President Obama signed the so-called “America Invents Act” on Friday, September 16, 2011. After a Senate vote of 89 – 9, with two Senators not voting, H. R. 1249 was passed to the President, who enthustiastically endorsed the Leahy-Smith America Invents Act.
The courageous 9 that voted nay are a strange team of cross aisle senators. The nays are: for the dems: Boxer (D-CA); Cantwell (D-WA); McCaskill (D-M); and for the pubs: Coburn (R-OK); DeMint (R-SC); Johnson (R-WI); Lee (R-UT); McCain (R-AZ); and Paul (R-KY). Hats off to you ladies and gentlemen, for whatever reason you made the right choice. The surprise of Boxer to wise up to the infiltration of special interests into the act, was heartening.
We at the bleeding edge of technology are wise to the unintended consequences of enacting compromising rules to what was a flawed but largely honest system. We now let those very institutions that brought world finance to its knees, to write exemptions for their flawed business model, at the expense of the rest of American, roll-up-the-sleeve business.
First to File is 4F, because first to file fosters fraud. While the drafters of the Act were careful to now call it “first inventor to file,” the claim of inventorship is no more than a name on an application. Interferences in the USPTO to determine inventorship have never been a large problem. Certainly, first to invent will become a stronger defense to validity of the patent, since the other laws under 35 USC 102 will remain. Suddenly, we drop down one layer in the IP protection hierarchy to the swamp of unindexed, badly written, poorly illustrated, formless disclosures that are going to be bootstrapped into documentation of first invention. If you thought trials were complicated before, wait till all the provisionals ever written and to be written must be examined. What a joke.
At least “first to invent,” as mandated by our Constitution, led to earnest and spirited discourse among the inventors, as flesh and blood people, that inevitably led to the truth of the matter. The big question is, first to invent what? Typically, Patent Office Examiners don’t examine provisional applications to determine if the disclosure can support the claims of a later filed formal application. We are thus back to square one, without the control gate of the formal utility application to limit submissions, and as a bonus from a relatively recent change in the patent law, the timeline for publication for those applicants that want to go international.
As a result, we are at a point that will soon demand that applications be filed before disclosure to anyone (there is a high hurdle) and that every provisional application be published within, say, six months of filing, with the pressure really on, to file the formal within the year.
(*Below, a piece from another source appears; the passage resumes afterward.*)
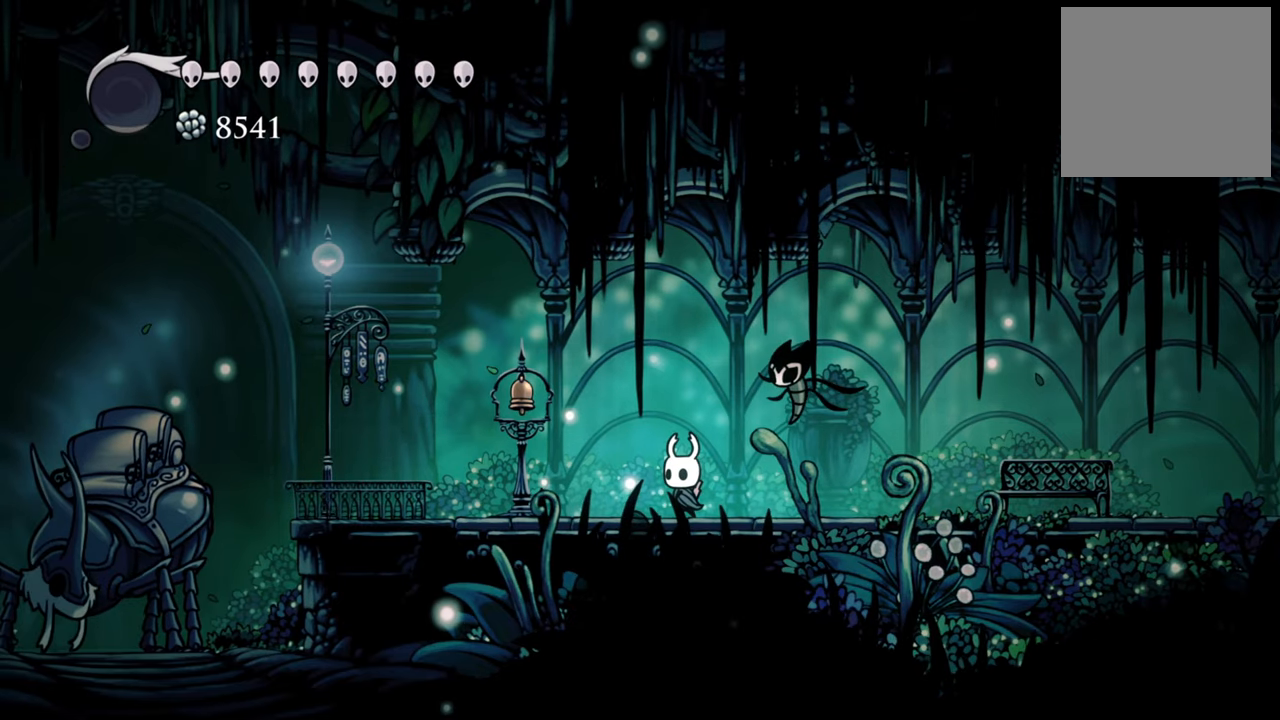
{"buttons": ["X"], "events": [[400, "DPAD_LEFT", "up"], [460, "X", "down"]]}
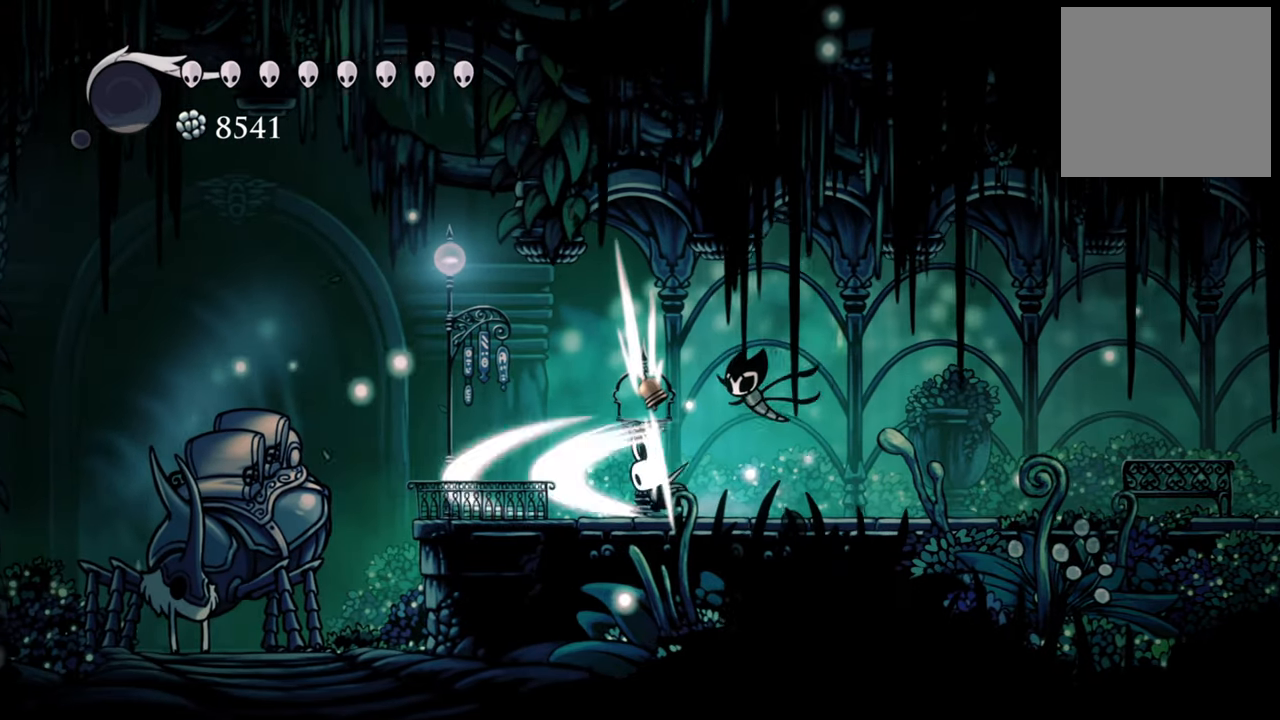
{"buttons": [], "events": [[140, "X", "up"], [300, "X", "down"], [440, "X", "up"]]}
With this in place, the giant data bases of those concerned will analyze and churn the information and spit out automatic “white papers” in the form of provisional patent applications to stake out small increments of technological advancement in “their space.” It is all going to be very robotic.
With the “retirement” of Steve Jobs, there is a huge vacuum that is instantly filled by Larry (big shoes) Ellison. With the taste of blood in the SAP affair, (which, boo-hoo, was reduced to a quarter billion dollars) Oracle will be fast on the heels of Google. Larry is now the big dog in the neighborhood. After digesting its acquisition of Sun, Oracle’s copyright success with SAP has whet its appetite to monetize Java and chomp at the heels of Android. The reach of its quest is to claim that the very API’s of Java, are copyright protectable. What next? MySQL? That is really scary.
But, hope is near.
The recent Part I article by Andrew Schulman in New Matter, vol.36, no. 2, entitled, Open to Inspection: Using Reverse Engineering to Uncover Software Prior Art, Part I, reminds us that the strings of “0’s” and “1’s” whether the “family jewels” source code or the occult object code, is traceable, just as text strings.
As Schulman concludes, “Code is not only ubiquitous, used to control a remarkable amount of modern activity; code is also text which is readable and searchable at various levels. This text includes the object or binary code deployed in public.”
The next step is to define what is public domain. Not just “Open Source,” but PUBLIC DOMAIN!
Patents expire 20 years from the date of first filing. Copyrights, on the other hand, are easier to get and last a lot longer. As the Golden Age of Patents, fades into a dysfunctional dispute over who was first to file what, the age of Copyright in the field of intellectual property will rise simply on the strength of Larry Ellison, (with a little help from Justice Douglas, a Supreme Court writer who favored copyrights over patents any day).
The task of the new age is to determine what code is public domain. Building on that kernel, a new virtual machine and new core language will arise that is free.